The United Nations Environment Assembly (UNEA), meeting in Nairobi, is set to adopt a resolution establishing an intergovernmental committee to negotiate and finalize a legally binding agreement by 2024.

The amount of plastic waste entering the oceans is expected to triple by 2040, and governments have come under pressure to unite behind a global response to the crisis.

The framework for a comprehensive treaty has been endorsed by UN member states, including major plastic producers like the United States and China, according to sources familiar with the negotiations.
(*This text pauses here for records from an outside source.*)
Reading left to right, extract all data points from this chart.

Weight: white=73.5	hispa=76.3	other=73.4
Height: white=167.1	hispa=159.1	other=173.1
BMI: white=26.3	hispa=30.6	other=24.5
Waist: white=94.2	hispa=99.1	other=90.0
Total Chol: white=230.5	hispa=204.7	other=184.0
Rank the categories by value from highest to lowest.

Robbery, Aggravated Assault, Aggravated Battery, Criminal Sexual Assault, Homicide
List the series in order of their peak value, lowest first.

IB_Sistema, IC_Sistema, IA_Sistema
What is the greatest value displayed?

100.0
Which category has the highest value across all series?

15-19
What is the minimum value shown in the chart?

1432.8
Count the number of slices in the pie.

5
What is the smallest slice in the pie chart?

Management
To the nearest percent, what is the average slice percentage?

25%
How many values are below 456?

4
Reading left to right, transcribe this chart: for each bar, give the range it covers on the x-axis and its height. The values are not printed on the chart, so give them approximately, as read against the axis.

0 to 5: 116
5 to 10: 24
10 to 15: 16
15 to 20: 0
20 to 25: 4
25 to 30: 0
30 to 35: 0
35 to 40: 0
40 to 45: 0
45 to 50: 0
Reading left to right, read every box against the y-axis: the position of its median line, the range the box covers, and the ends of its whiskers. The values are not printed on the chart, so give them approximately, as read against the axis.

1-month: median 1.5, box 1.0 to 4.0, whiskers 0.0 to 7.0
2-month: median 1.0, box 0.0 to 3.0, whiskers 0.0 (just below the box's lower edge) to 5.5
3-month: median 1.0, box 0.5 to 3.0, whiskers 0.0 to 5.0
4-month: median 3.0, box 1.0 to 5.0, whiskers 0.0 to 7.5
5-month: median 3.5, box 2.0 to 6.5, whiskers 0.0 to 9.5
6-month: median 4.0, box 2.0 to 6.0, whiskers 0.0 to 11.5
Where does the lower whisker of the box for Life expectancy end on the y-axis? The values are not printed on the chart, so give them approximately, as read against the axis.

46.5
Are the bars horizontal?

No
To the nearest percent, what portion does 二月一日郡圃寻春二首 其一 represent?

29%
Officials say this gives negotiators a broad and strong mandate to consider new rules that target plastic pollution from its inception as a raw material to its design, use and safe disposal.

This could include limits on the manufacture of new plastic, derived from oil and gas, although policy details will only be determined in further discussions.

The mandate includes the negotiation of binding global goals with monitoring mechanisms, the development of national plans and funding for the poorest countries.

Negotiators also have the ability to look at all aspects of pollution – not just plastic in the ocean, but also tiny particles in the air, soil and food chain – a key requirement of many countries.

“One for the History Books

“We are 100% satisfied with the result,” said Ana Teresa Lecaros, environment director at the Ministry of Foreign Affairs of Peru, the country which co-signed one of the draft resolutions.

Inger Andersen, head of the UN Environment Programme, said a plastics treaty would be “one for the history books” and the most important pact for the planet since the Paris agreement on the weather.

The production rate of plastic has grown faster than any other material and is expected to double within two decades, according to the UN.

But less than 10% is recycled, with most ending up in landfills or the oceans.

According to some estimates, the value of a plastic garbage truck is dumped into the sea every minute.

“Plastic pollution has become an epidemic in its own right,” said Norwegian climate and environment minister Espen Barth Eide, who chairs UNEA.

He said he was “rather optimistic” about dropping the hammer on a strong resolution in Nairobi.

Environmental groups are also backed by the outcome of the talks, but like officials and diplomats, warn that the strength of any treaty will only be determined by rigorous negotiations ahead.

The first round of talks is scheduled for May, according to sources involved in the process.

Big business has expressed support for a treaty that creates a common set of rules around plastic and a level playing field for competition.

Major plastic makers highlighted the importance of plastic in construction, medicine and other vital industries and warned that banning certain materials would lead to supply chain disruptions.

(This story has not been edited by NDTV staff and is auto-generated from a syndicated feed.)